His eyes never leave mine as he sits on the stool across from me. His skin is deeply wrinkled, and there’s an old scar running along his right jaw and one splitting his left eyebrow in half. I’ve heard that people who commit truly heinous crimes are beaten severely in prison, and I wonder what he went through over the years. In any case, the scars are long since healed. Nobody is beating up on this old man.

My father picks up the phone on his side just as I pick up mine. A ghost of a smile touches his lips as he leans forward.

“Hello, Nora.”

His voice sounds different, raspier than it used to be, but still achingly familiar. He still has that calm, even tone. He never lost his temper with me. My mother would get hysterical sometimes when I would do something wrong, but he never would. He never seemed to get upset. I used to like that about him.

“Hi,” I cough.

He takes a deep breath as his eyes rake over me, like he’s inhaling me. “It’s been a very long time, hasn’t it?”


“You look beautiful, Nora.”

I don’t know what to say to that. “Thanks,” I mumble.

“And I hear you’ve trained as a surgeon,” he adds. “Quite impressive. I always knew you had it in you.”

Despite everything that’s happened in the last several days, I feel a burst of pride. My father is proud of me. I know he’s a monster and I know I shouldn’t give a shit what he thinks, but everyone wants their parents to be proud of them. Even if that parent happens to have murdered thirty people.
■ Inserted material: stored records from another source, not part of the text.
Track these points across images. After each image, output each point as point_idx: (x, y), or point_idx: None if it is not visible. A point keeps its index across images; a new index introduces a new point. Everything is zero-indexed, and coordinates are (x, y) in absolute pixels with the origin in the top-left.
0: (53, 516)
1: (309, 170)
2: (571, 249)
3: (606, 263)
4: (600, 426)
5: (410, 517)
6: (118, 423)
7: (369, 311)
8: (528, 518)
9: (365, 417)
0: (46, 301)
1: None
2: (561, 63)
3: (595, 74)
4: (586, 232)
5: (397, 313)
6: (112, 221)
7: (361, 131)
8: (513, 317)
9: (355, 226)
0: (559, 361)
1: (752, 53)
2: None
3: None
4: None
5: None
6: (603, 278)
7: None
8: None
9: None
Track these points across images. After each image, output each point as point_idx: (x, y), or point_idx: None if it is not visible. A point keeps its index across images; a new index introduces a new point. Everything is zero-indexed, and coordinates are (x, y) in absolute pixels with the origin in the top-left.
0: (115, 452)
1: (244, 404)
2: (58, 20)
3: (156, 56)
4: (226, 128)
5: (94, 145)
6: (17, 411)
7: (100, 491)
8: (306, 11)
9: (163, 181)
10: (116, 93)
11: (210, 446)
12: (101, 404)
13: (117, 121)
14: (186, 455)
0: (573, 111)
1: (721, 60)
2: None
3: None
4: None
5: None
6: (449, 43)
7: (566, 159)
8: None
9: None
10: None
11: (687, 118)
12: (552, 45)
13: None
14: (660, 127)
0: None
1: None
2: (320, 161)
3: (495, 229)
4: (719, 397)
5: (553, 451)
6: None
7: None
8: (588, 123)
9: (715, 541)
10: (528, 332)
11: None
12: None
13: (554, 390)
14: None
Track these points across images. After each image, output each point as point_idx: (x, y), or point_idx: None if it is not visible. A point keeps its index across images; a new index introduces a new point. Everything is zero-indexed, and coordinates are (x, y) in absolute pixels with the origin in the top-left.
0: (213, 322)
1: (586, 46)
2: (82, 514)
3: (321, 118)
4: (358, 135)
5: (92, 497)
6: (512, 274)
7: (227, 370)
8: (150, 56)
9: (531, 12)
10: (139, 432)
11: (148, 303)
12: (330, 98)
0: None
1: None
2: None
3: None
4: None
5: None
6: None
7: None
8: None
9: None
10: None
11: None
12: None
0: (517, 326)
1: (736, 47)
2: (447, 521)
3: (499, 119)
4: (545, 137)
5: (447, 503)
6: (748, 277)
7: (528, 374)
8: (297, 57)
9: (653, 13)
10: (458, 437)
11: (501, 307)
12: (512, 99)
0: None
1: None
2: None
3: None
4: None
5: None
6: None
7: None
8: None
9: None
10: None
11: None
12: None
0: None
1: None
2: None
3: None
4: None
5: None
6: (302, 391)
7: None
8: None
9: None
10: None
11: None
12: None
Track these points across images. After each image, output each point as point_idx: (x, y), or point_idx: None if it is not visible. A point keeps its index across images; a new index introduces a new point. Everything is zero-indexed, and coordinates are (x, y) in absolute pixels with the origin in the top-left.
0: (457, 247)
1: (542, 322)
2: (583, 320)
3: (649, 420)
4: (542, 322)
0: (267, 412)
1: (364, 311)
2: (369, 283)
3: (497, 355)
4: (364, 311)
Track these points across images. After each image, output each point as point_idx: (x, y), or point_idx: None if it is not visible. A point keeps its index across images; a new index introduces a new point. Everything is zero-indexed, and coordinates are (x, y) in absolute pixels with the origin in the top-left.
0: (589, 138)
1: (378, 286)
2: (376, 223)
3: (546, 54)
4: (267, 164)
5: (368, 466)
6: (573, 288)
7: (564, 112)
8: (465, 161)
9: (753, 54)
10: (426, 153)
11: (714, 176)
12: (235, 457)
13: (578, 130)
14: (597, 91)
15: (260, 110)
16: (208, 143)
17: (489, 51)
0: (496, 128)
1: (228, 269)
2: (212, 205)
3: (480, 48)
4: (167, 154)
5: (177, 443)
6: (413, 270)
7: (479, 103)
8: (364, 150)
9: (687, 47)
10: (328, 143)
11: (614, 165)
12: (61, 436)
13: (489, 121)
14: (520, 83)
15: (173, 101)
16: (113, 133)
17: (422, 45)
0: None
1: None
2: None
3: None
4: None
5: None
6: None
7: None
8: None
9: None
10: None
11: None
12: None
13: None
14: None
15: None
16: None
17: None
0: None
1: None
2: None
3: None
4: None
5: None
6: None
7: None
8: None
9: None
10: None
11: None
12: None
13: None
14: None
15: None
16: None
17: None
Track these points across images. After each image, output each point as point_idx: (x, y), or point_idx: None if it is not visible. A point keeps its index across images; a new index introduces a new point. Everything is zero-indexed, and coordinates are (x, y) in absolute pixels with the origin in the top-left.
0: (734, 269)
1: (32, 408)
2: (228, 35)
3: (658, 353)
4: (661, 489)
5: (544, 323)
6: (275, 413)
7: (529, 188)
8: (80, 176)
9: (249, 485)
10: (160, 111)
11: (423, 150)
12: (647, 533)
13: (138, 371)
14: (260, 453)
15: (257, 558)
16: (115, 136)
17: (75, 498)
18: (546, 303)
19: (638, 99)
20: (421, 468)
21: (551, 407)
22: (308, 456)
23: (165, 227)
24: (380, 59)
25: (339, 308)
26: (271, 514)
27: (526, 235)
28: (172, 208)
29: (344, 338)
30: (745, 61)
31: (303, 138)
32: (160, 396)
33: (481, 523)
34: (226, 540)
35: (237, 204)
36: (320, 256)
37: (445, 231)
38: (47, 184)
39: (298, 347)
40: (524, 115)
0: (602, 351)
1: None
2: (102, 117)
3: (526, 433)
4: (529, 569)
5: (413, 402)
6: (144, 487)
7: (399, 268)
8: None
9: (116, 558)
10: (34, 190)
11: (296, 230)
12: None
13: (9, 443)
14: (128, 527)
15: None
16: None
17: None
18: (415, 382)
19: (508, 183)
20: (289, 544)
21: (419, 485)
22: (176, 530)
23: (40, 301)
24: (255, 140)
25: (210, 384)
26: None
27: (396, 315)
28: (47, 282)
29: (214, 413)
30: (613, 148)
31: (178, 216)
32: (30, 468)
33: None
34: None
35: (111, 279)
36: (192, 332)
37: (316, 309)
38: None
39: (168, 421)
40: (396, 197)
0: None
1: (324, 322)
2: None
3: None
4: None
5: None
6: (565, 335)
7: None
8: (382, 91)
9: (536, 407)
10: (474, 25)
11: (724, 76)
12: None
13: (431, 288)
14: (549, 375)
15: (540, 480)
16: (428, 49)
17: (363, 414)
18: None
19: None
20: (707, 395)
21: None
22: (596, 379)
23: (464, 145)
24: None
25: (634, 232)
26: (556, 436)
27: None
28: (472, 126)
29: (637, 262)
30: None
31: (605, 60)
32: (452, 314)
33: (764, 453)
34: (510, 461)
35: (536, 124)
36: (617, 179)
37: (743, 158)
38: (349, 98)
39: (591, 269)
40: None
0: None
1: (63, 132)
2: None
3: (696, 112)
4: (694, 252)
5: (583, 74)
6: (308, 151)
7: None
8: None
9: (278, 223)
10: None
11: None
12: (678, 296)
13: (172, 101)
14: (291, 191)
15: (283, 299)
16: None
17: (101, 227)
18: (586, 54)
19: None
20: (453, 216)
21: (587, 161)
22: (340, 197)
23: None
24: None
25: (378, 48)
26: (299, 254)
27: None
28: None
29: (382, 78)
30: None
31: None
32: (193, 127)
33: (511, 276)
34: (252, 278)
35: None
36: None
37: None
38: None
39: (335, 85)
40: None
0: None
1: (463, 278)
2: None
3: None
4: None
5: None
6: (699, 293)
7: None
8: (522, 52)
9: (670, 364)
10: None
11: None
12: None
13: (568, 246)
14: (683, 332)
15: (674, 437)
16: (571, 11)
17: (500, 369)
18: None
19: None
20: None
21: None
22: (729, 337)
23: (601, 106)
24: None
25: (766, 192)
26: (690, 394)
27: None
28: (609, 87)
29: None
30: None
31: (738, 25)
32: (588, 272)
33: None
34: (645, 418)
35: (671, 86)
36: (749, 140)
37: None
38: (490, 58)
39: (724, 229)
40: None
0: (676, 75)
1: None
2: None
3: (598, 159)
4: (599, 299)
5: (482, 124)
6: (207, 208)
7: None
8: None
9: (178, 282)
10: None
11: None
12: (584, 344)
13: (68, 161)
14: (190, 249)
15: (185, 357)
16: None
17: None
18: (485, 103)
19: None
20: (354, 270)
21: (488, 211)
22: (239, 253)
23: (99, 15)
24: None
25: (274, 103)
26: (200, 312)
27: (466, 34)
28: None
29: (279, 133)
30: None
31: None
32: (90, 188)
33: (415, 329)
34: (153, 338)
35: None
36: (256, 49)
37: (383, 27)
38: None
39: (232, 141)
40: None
And he knows it. He’s manipulating me, just like he manipulated those girls he killed. I can’t let him do it to me. Otherwise, I’m going to end up right with him in prison.

“I’m so glad you finally decided to visit,” he says. “I’ve been waiting to see you. I thought you’d forgotten all about your old dad.”

“I could never forget.” My lips are nearly touching the phone receiver.

I don’t want the guard to hear me. “I read your letter.”

“Did you?” He has an amused look on his face. “It only took about five-hundred of them.”

I inhale sharply. “Who put that letter under my door, Aaron?”

“Aaron?” He laughs. I forgot how my father’s laugh sounded. I never thought much of it when I was a child, but now the sound of it strikes me as particularly hollow and soulless. “Is that what you’re going to call me? You used to call me Daddy.”

I feel a vein throbbing in my right temple. “Who put that letter under my door?”

“The mailman, of course. Who else?”

“It was under my back door. And there was no postmark.”

“Please don’t hold me accountable for your mailman’s shenanigans, Nora.”

I take a shaky breath, trying to get my temper under control. Aaron Nierling has become an old man, but he is still the same person he always was. If they ever let him out of here, he would do the exact same thing. He’s still pure evil—a monster.

I stare into his dark eyes, refusing to blink. “Who killed those girls, Aaron?”

“You know, Nora…” He toys with the receiver in his hand. “I was so sad that you never came to visit me all these years. I mean, I’m your father. It’s because of me that you’re even alive in the first place. And what are the thanks I get?”

“Who killed those girls?”

“I could understand when you were a child and that witch who was my mother-in-law wouldn’t let you.” His left eye twitches. “But after that, you could’ve come. Just once. Out of respect for the man who gave you your life.”

My right hand—the one not holding the phone—balls into a fist. I feel like I could punch through the glass and right through his face. “Who killed those girls? Tell me.”

My father blinks his dark eyes at me. “It was you. You killed them.” He raises his eyebrows. “Didn’t you?”